Bissett Bernie M, Leditschke I Anne, Neeman Teresa, Boots Robert, Paratz Jennifer
School of Medicine, University of Queensland, Brisbane, Queensland, Australia Discipline of Physiotherapy, University of Canberra, Australia Physiotherapy Department, Canberra Hospital, Canberra, Australian Capital Territory, Australia.
Intensive Care Unit, Canberra Hospital, Canberra, Australian Capital Territory, Australia Intensive Care Unit, Mater Hospital, Brisbane, Queensland, Australia School of Medicine, Australian National University, Canberra, Australian Capital Territory, Australia.
Thorax. 2016 Sep;71(9):812-9. doi: 10.1136/thoraxjnl-2016-208279. Epub 2016 Jun 2.
In patients who have been mechanically ventilated, inspiratory muscles remain weak and fatigable following ventilatory weaning, which may contribute to dyspnoea and limited functional recovery. Inspiratory muscle training may improve inspiratory muscle strength and endurance following weaning, potentially improving dyspnoea and quality of life in this patient group.
We conducted a randomised trial with assessor-blinding and intention-to-treat analysis. Following 48 hours of successful weaning, 70 participants (mechanically ventilated ≥7 days) were randomised to receive inspiratory muscle training once daily 5 days/week for 2 weeks in addition to usual care, or usual care (control). Primary endpoints were inspiratory muscle strength and fatigue resistance index (FRI) 2 weeks following enrolment. Secondary endpoints included dyspnoea, physical function and quality of life, post-intensive care length of stay and in-hospital mortality.

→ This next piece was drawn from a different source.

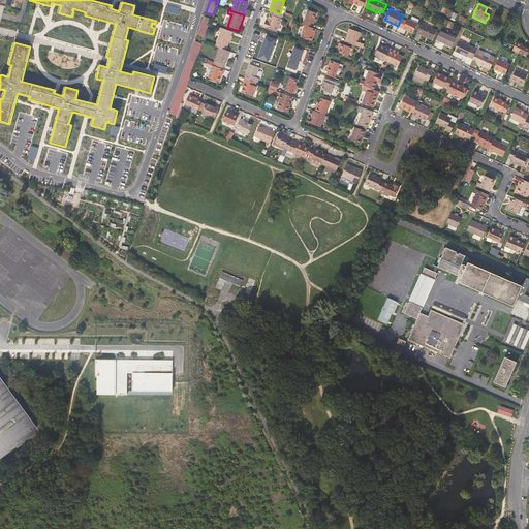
[(448,9),(446,14),(455,19),(457,13),(448,9)]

34 participants were randomly allocated to the training group and 36 to control. The training group demonstrated greater improvements in inspiratory strength (training: 17%, control: 6%, mean difference: 11%, p=0.02). There were no statistically significant differences in FRI (0.03 vs 0.02, p=0.81), physical function (0.25 vs 0.25, p=0.97) or dyspnoea (-0.5 vs 0.2, p=0.22). Improvement in quality of life was greater in the training group (14% vs 2%, mean difference 12%, p=0.03). In-hospital mortality was higher in the training group (4 vs 0, 12% vs 0%, p=0.051).
Inspiratory muscle training following successful weaning increases inspiratory muscle strength and quality of life, but we cannot confidently rule out an associated increased risk of in-hospital mortality.
ACTRN12610001089022, results.
在接受机械通气的患者中,撤机后吸气肌仍会保持虚弱且易疲劳,这可能会导致呼吸困难以及功能恢复受限。吸气肌训练可能会改善撤机后的吸气肌力量和耐力,从而有可能改善该患者群体的呼吸困难症状和生活质量。
我们进行了一项采用评估者盲法和意向性分析的随机试验。在成功撤机48小时后,70名参与者(机械通气≥7天)被随机分组,一组除接受常规护理外,还每周5天、每天接受一次吸气肌训练,共2周;另一组仅接受常规护理(对照组)。主要终点是入组2周后的吸气肌力量和疲劳抵抗指数(FRI)。次要终点包括呼吸困难、身体功能和生活质量、重症监护后的住院时间以及院内死亡率。
34名参与者被随机分配至训练组,36名被分配至对照组。训练组在吸气力量方面有更大改善(训练组:17%,对照组:6%,平均差异:11%,p = 0.02)。FRI(0.03对0.02,p = 0.81)、身体功能(0.25对0.25,p = 0.97)或呼吸困难(-0.5对0.2,p = 0.22)方面无统计学显著差异。训练组生活质量的改善更大(14%对2%,平均差异12%,p = 0.03)。训练组的院内死亡率更高(4例对0例,12%对0%,p = 0.051)。
成功撤机后进行吸气肌训练可增加吸气肌力量和生活质量,但我们不能确定地排除其与院内死亡率增加相关的风险。
ACTRN12610001089022,结果 。